До ереванской школы Паше Абрамичеву надо было проехать пятнадцать километров. Ездили без билета, деньги экономили, отец стал студентом, сын лишился права на проездной. На поезд вскакивали на повороте железнодорожной ветки. Мать будила мальчика рано, в шесть утра, их было несколько ребят, приезжавших в школу ни свет ни заря, в пустом классе они дрались, мерились силами, заодно грелись, потом засыпали на партах.

В школе вожатая дала ему лист бумаги для стенгазеты («нарисуй Ленина и Сталина, знамя, заголовок…»). Паша с листом бумаги бежал за паровозом, догнал, забрался на тендер, но бумагу помял и запачкал. Дома он плакал, мать никогда не видела его плачущим, отец занимался со студентами, они его, репетитора, выручили, нашли ему бумагу, другую, похуже, потоньше. Нарисовав всё, художник трепетал, очень боялся, что в подмене драгоценного листа уличат, но никто ничего не заметил, стенгазета понравилась, его хвалили, он был счастлив.

Железная дорога шла через армянское детство. Домик, в котором обитала семья Абрамичевых, казенное жилье от путейского ведомства, стоял возле насыпи с рельсами. Павел с другом Енохом прыгали с железнодорожного моста в реку Раздан или Зангу, крича: «Алюра има кебура!» Прыгали с самой высокой точки фермы, дождавшись паровоза, чтобы заволокло паром округу, воду, мост, весь мир: прыжок в белое ничто. У станционных мальчишек Улуханлу была лихая забава: на спор ложились между шпалами, чтобы над ними прошел поезд: героев уважали, точно римских триумфаторов. Некоторым не везло: их ошпаривало паром, по счастью, несильно, так что в итоге везло и им.

Волки

И семья Абрамичевых, и соседские семьи его приятелей жили бедно. Ловили майками рыбу. Была бахча, Паша Абрамичев дежурил на вышке, чтобы арбузы не растащили. Собирали кизяк на тележку, помогали матери: на тележку садился голозадый маленький младший.
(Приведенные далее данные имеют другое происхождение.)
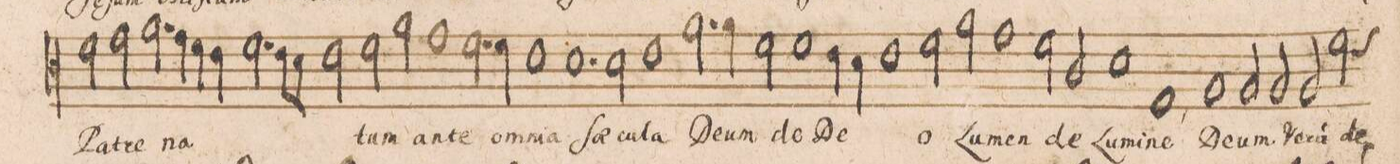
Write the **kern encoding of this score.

**kern	**text
*I"CANTVS.	*
*clefC3	*
*k[]	*
*met(C|)	*
*M2/1	*
2f\	Pa-
2g\	-tre
2.a\	na-
4g\	.
=34-	=34-
4f\	.
4e\	.
2.f\	.
8e\L	.
8d\J	.
2e\	.
=35-	=35-
2f\	-tum
2a\	an-
1g	-te
=36-	=36-
2.f\	o-
4f\	-mni-
1e	-a
=37-	=37-
1.d	ſae-
2d\	-cu-
=38-	=38-
1e	-la
2.a\	De-
4a\	-um
=39-	=39-
2f\	de
1f	De-
4e\	.
4d\	.
=40-	=40-
1e	.
2f\	-o
2a\	Lu-
=41-	=41-
1g	-men
2f\	de
2c/	Lu-
=42-	=42-
1d	-mi-
1F,<	-ne
=43-	=43-
1A	De-
2A/	-um.
2A/	Ve-
=44-	=44-
2A/	-ru(m)
*custos:e	*
2f\	de
*-	*-
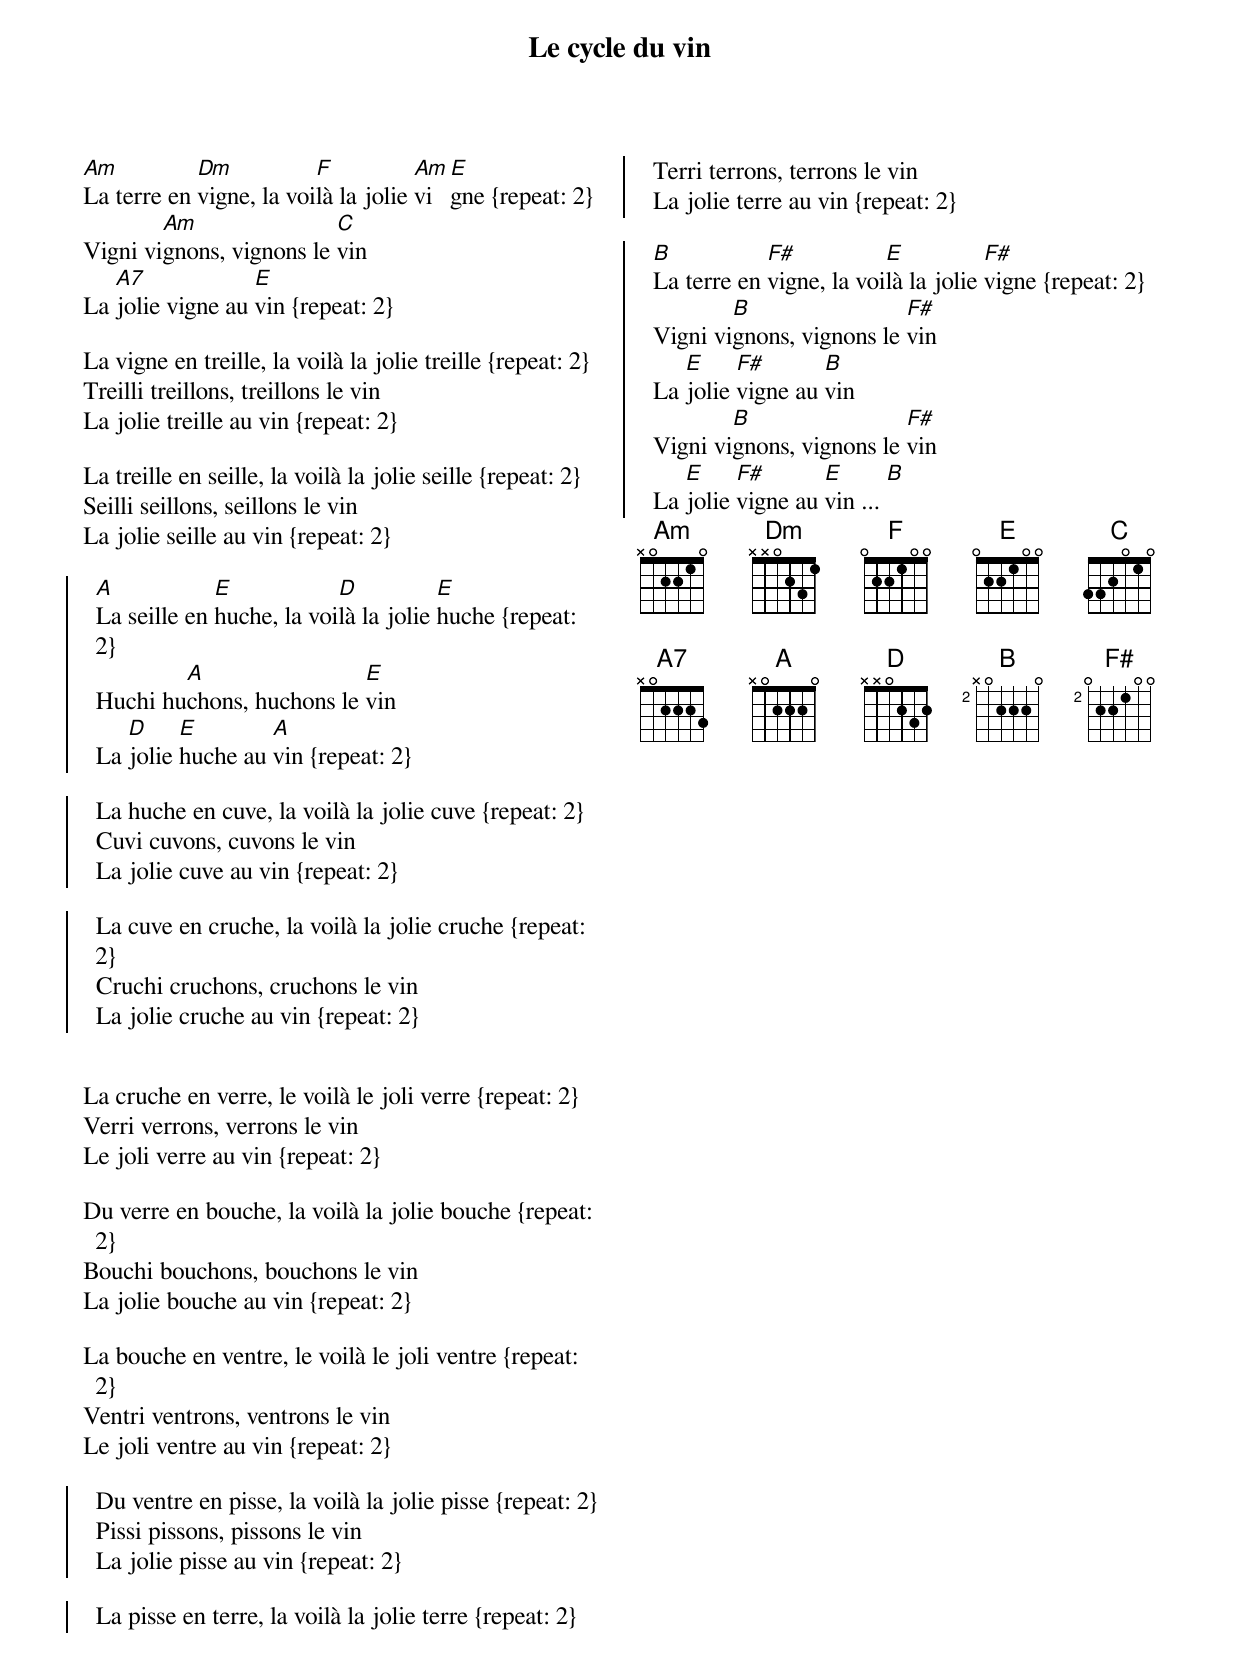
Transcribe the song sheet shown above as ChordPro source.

{title: Le cycle du vin}
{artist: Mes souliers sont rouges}
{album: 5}
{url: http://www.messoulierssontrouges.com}
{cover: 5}
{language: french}
{columns: 2}
{define: Am frets X 0 2 2 1 0}
{define: Dm frets X X 0 2 3 1}
{define: F base-fret 1 frets 0 2 2 1 0 0}
{define: E frets 0 2 2 1 0 0}
{define: C frets 3 3 2 0 1 0}
{define: A7 frets X 0 2 2 2 3}
{define: A frets X 0 2 2 2 0}
{define: E frets 0 2 2 1 0 0}
{define: B base-fret 2 frets X 0 2 2 2 0}
{define: F# base-fret 2 frets 0 2 2 1 0 0}


[Am]La terre en [Dm]vigne, la voi[F]là la jolie [Am]vi[E]gne {repeat: 2}
Vigni vi[Am]gnons, vignons le [C]vin
La [A7]jolie vigne au [E]vin {repeat: 2}

La vigne en treille, la voilà la jolie treille {repeat: 2}
Treilli treillons, treillons le vin
La jolie treille au vin {repeat: 2}

La treille en seille, la voilà la jolie seille {repeat: 2}
Seilli seillons, seillons le vin
La jolie seille au vin {repeat: 2}

{start_of_chorus}
  [A]La seille en [E]huche, la voi[D]là la jolie [E]huche {repeat: 2}
  Huchi hu[A]chons, huchons le [E]vin
  La [D]jolie [E]huche au [A]vin {repeat: 2}
{end_of_chorus}

{start_of_chorus}
  La huche en cuve, la voilà la jolie cuve {repeat: 2}
  Cuvi cuvons, cuvons le vin
  La jolie cuve au vin {repeat: 2}
{end_of_chorus}

{start_of_chorus}
  La cuve en cruche, la voilà la jolie cruche {repeat: 2}
  Cruchi cruchons, cruchons le vin
  La jolie cruche au vin {repeat: 2}
{end_of_chorus}


La cruche en verre, le voilà le joli verre {repeat: 2}
Verri verrons, verrons le vin
Le joli verre au vin {repeat: 2}

Du verre en bouche, la voilà la jolie bouche {repeat: 2}
Bouchi bouchons, bouchons le vin
La jolie bouche au vin {repeat: 2}

La bouche en ventre, le voilà le joli ventre {repeat: 2}
Ventri ventrons, ventrons le vin
Le joli ventre au vin {repeat: 2}

{start_of_chorus}
  Du ventre en pisse, la voilà la jolie pisse {repeat: 2}
  Pissi pissons, pissons le vin
  La jolie pisse au vin {repeat: 2}
{end_of_chorus}

{start_of_chorus}
  La pisse en terre, la voilà la jolie terre {repeat: 2}
  Terri terrons, terrons le vin
  La jolie terre au vin {repeat: 2}
{end_of_chorus}

{start_of_chorus}
  [B]La terre en [F#]vigne, la voi[E]là la jolie [F#]vigne {repeat: 2}
  Vigni vi[B]gnons, vignons le [F#]vin
  La [E]jolie [F#]vigne au [B]vin
  Vigni vi[B]gnons, vignons le [F#]vin
  La [E]jolie [F#]vigne au [E]vin ... [B]
{end_of_chorus}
Охота и рыбная ловля не были забавой, досугом — подспорьем в хозяйстве. Паша, набивавший для отца патроны, решил добыть мяса, взял без спросу в отсутствие отца ружье и один патрон и пошел охотиться на утку. Спустил курок, утку убил, вернулся с трофеем, но с фингалом, не знал, как правильно держать ружье, было ему лет десять, его не заругали, утке все обрадовались, отец посмеялся, объяснил, как стрелять, упирая приклад в плечо. Во второй раз мальчик отправился на охоту, не скрываясь, но на сей раз ему не повезло: утка бегала от него, он догонял, наконец выстрелил, но она была слишком близко, остались от птицы одни потроха.

Отец взял с собой сына на рыбалку. Стояла поздняя осень, они шли со сделанной своеручно рыболовной снастью, «пауком», мечтали поймать храмулю, любимую их рыбу с серебристыми боками и темной спинкой, иногда встречались большие, около двух килограммов: ловилась храмуля в заводях, ямах с обратным течением, полных подводной зелени. Поймали только нескольких карасей, даже сазанчики не попадались. У отца было с собой ружье, проверяли ловушки, расставленные отцом на нутрию, ловушки были пусты.

Возвращались с неудачной рыбалки поздно, издалека, шли по шпалам одноколейки. Темнело, когда увидели они огоньки волчьих глаз, волки окружали их, держались близко, но пока не подходили. Они побежали, побежали и волки. Остановились передохнуть, волки тоже остановились, выжидая. Отец выстрелил. Волки чуть отошли. Отец с сыном снова побежали, отец стрелял несколько раз, потом патроны кончились. Драгоценную снасть, «паука», бросить было жалко, «паук» мешал отцу, да и был он с ребенком, который не мог бежать быстрей.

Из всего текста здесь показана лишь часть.